» **Zu erledigen**
Gib aus dem Text über Lewis Hamilton den Abschnitt wortgetreu aus, der bei den Worten "Seine blonden Haare" anfängt und nach den Worten "stellte er fest." aufhört.

Als Lewis Hamilton an der Strecke in Monza ankam und unter seinem Motorradhelm die blondgefärbten Haare zu sehen waren, ging ein Aufschrei um die Welt - zumindest schien es so. Das Privatleben des Weltmeisters, das sich deutlich von dem anderer Fahrer abhebt, sorgt oftmals für Schlagzeilen. Sogar, wenn er eine neue Haarfarbe ausprobiert. "Ich bin in einer Phase des Experimentierens angekommen in meinem Leben. Ich riskiere etwas, probiere neue Dinge, sei es mein Style, Restaurants oder was auch immer", so Hamilton in seiner Kolumne.

Seine blonden Haare seien schlicht ein spontaner Einfall gewesen. "Ich war beim Friseur und dachte: 'Ich versuche es, lass es uns machen'". Bekommen hat er seinen neuen Style in Los Angeles, auf einer seiner vielen Amerika-Touren. Kurz danach flog er nach New York zu den MTV Video Awards. Dass er für seine vielen Reisen kritisiert wird, versteht er nicht, eine Erklärung aber hat er. "Die Formel 1 ist einer dieser Orte, wo die Leute meinen, über alles eine Meinung haben zu müssen. Und sie tendieren normalerweise dazu, dass ihre Meinung die einzig richtige ist, selbst wenn es um jemand anderen geht", stellte er fest.

Dabei sei er einfach ein Mensch, der viel unterwegs sein müsse. "Wenn ich nicht verreise, wenn ich nur eine Woche zu Hause bin, ticke ich aus. So bin ich halt. Ich mag es, unterwegs zu sein und bin glücklich, überall auf der Welt Freunde zu haben", gibt er Einblick in seine Gefühlswelt. Dabei steht sein Beruf jedoch immer an erster Stelle. "Bis zu diesem Jahr habe ich immer nach den Erwartungen der anderen Leute gelebt, nicht nach meinen. Aber im Winter bin ich 30 geworden und ich bin an einem Punkt meines Lebens angekommen, an dem ich zufrieden bin. Und ich würde nie eine Entscheidung treffen, die schädlich für meine Leistungsfähigkeit im Auto wäre. Denn diese hat höchste Priorität", lässt er keine Zweifel aufkommen.

Die Änderung seiner Verhaltensweisen sei ein wichtiger Schlüssel seines sportlichen Erfolges. Er habe sozusagen eine innere Ruhe gefunden. "Ich genieße dieses Jahr und habe eine gute Balance gefunden in meinem Leben. Zuvor habe ich zwischen Extremen gelebt", erklärt der Mercedes-Pilot und präzisiert: "Am Anfang war ich zu ruhig. Die Freundin wollte ausgehen und ich habe gesagt: 'Nein, ich muss früh raus.' Dann bin ich zu weit den anderen Weg gegangen und nun habe ich den Mittelweg gefunden, der zu mir passt."

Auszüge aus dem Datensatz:

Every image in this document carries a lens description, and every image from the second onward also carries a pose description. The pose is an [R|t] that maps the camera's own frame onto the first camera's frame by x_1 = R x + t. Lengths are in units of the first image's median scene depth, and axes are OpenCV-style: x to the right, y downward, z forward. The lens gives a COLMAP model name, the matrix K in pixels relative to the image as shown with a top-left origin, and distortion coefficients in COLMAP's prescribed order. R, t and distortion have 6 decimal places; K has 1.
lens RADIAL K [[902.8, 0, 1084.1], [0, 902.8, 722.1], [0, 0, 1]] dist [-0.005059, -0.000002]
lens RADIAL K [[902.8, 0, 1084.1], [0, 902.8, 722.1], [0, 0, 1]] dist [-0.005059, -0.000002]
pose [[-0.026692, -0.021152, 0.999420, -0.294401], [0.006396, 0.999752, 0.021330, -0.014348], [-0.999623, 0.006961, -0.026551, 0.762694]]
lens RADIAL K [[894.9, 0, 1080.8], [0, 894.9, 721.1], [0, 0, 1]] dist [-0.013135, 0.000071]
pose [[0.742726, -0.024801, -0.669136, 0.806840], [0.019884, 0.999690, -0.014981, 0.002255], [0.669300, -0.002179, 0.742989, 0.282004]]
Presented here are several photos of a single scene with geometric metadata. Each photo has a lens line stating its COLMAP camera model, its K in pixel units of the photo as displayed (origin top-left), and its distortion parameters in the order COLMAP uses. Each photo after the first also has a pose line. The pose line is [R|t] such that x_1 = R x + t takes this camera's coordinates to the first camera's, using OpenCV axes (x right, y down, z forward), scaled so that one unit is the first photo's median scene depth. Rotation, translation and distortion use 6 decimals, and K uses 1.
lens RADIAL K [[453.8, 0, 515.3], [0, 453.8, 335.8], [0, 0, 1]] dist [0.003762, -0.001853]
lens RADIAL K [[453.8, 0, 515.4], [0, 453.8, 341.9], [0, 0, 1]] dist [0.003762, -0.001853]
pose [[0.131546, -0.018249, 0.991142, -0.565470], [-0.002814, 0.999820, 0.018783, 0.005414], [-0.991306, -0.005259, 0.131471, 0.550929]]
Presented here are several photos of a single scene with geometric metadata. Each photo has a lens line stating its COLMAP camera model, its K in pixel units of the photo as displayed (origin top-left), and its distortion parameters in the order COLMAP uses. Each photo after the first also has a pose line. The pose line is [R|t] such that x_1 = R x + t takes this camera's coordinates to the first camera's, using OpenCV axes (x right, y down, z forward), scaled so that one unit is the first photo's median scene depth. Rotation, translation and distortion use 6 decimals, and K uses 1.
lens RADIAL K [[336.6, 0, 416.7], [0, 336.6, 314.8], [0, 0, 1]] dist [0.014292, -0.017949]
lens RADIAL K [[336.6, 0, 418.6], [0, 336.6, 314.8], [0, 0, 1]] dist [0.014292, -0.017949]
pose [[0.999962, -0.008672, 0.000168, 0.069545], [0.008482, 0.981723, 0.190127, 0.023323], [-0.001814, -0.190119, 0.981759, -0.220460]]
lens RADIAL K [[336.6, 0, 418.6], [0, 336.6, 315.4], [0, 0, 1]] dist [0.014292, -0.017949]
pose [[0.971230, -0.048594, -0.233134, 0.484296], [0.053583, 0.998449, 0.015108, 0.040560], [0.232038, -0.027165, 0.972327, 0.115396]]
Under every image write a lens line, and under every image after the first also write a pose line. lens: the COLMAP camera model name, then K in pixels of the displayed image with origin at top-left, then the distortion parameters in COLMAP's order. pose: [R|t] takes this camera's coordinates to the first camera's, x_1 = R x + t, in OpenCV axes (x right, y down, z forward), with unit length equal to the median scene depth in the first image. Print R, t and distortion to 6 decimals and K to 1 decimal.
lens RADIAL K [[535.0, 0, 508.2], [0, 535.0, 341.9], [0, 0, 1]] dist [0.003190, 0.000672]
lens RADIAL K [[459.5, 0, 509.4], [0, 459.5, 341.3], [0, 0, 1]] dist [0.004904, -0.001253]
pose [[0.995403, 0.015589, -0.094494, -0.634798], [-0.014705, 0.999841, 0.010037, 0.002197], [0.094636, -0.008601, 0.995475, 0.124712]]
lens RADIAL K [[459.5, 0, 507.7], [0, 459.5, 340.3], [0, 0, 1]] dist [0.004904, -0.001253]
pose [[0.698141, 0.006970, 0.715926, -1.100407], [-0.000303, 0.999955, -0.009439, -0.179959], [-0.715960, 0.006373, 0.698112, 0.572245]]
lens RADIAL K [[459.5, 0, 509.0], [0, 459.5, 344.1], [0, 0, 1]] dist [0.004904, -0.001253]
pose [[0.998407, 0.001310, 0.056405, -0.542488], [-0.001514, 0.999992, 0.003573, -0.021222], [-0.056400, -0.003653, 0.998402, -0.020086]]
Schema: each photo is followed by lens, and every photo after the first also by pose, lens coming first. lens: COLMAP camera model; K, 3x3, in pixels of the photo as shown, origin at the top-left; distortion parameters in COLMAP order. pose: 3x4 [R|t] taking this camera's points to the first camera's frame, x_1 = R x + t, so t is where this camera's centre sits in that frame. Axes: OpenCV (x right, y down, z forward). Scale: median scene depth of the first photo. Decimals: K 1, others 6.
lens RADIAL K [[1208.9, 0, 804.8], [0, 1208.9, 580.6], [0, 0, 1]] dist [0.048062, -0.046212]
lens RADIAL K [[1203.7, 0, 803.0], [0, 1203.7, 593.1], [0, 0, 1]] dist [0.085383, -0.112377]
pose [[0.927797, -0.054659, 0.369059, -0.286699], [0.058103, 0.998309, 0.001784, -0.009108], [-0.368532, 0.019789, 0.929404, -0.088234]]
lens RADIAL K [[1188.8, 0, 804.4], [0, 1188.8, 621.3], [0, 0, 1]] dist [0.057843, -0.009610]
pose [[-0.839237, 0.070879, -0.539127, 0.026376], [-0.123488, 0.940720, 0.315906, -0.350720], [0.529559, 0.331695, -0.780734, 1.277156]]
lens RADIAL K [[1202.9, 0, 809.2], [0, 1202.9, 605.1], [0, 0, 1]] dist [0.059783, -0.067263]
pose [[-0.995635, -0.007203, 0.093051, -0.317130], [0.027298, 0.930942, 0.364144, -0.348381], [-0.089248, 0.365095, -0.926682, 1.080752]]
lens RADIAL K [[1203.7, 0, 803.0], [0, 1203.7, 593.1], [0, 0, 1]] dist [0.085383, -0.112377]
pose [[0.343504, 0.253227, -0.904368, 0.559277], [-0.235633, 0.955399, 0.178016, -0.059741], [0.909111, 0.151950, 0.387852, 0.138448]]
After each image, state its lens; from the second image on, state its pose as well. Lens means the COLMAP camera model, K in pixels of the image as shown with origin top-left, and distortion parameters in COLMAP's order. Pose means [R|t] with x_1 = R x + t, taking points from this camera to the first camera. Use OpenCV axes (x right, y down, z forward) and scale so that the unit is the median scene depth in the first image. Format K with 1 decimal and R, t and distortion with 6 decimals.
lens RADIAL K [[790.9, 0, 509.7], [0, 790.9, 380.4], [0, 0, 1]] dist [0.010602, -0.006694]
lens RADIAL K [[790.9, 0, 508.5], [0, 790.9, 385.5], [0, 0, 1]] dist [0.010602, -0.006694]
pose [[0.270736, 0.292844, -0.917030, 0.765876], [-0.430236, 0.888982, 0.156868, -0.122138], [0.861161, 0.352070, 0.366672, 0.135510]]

» **Erledigte Aufgabe**
Seine blonden Haare seien schlicht ein spontaner Einfall gewesen. "Ich war beim Friseur und dachte: 'Ich versuche es, lass es uns machen'". Bekommen hat er seinen neuen Style in Los Angeles, auf einer seiner vielen Amerika-Touren. Kurz danach flog er nach New York zu den MTV Video Awards. Dass er für seine vielen Reisen kritisiert wird, versteht er nicht, eine Erklärung aber hat er. "Die Formel 1 ist einer dieser Orte, wo die Leute meinen, über alles eine Meinung haben zu müssen. Und sie tendieren normalerweise dazu, dass ihre Meinung die einzig richtige ist, selbst wenn es um jemand anderen geht", stellte er fest.